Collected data
◇ ◇ ◇ ◇ ◇

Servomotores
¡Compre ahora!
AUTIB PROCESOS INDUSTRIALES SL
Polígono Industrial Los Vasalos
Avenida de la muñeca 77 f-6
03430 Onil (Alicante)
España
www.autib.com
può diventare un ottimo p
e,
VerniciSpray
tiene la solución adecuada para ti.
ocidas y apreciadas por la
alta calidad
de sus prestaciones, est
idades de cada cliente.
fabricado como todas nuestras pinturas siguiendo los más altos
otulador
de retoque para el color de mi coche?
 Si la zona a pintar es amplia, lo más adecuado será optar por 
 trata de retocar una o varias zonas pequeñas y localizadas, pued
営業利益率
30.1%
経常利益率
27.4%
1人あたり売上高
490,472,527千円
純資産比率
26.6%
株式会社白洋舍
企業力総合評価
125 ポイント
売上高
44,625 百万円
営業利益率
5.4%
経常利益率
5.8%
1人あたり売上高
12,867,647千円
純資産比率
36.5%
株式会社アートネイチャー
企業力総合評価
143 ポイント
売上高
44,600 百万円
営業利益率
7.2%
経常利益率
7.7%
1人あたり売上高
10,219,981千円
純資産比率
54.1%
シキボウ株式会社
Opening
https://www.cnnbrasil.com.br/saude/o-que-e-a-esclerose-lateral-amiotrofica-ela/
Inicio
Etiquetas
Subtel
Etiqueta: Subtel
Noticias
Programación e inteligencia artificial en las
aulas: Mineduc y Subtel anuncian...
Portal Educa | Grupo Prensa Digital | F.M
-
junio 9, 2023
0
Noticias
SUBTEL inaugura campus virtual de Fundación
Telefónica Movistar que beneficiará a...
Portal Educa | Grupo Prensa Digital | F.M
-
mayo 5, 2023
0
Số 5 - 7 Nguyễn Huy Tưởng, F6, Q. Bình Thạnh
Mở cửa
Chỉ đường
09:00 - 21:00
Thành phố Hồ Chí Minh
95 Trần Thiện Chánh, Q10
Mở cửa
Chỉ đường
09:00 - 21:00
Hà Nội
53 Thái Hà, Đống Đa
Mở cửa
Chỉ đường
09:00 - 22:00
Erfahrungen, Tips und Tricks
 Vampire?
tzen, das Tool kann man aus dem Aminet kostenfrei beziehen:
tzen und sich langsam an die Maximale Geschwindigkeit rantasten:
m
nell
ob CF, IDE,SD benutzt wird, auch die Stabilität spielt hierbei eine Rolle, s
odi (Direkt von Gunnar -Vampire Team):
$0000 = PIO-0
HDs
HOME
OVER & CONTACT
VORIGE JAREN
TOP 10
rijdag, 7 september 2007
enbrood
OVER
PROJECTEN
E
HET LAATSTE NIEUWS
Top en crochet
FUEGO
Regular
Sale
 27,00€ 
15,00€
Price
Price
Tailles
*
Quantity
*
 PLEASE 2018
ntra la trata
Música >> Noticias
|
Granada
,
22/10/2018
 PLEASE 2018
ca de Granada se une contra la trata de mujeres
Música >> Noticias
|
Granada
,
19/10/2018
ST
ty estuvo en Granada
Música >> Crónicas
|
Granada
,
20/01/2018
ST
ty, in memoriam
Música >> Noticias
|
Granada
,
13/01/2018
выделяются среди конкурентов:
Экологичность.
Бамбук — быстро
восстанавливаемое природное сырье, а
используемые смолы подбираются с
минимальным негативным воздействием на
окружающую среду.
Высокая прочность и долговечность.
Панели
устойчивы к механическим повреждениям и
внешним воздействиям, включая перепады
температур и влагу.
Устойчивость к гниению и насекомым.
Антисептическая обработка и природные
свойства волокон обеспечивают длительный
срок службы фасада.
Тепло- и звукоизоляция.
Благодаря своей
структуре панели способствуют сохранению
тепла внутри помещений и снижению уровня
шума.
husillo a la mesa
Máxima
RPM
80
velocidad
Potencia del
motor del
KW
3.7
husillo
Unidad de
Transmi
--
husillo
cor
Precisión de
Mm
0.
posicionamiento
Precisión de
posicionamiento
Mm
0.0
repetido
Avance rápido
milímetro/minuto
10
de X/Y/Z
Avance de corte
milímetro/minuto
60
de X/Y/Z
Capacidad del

◇ ◇ ◇ ◇ ◇

» **Problem to work on**
The required output is each line of the entries that contains the word "tzen".

» **Exercise solution**
tzen, das Tool kann man aus dem Aminet kostenfrei beziehen:
tzen und sich langsam an die Maximale Geschwindigkeit rantasten:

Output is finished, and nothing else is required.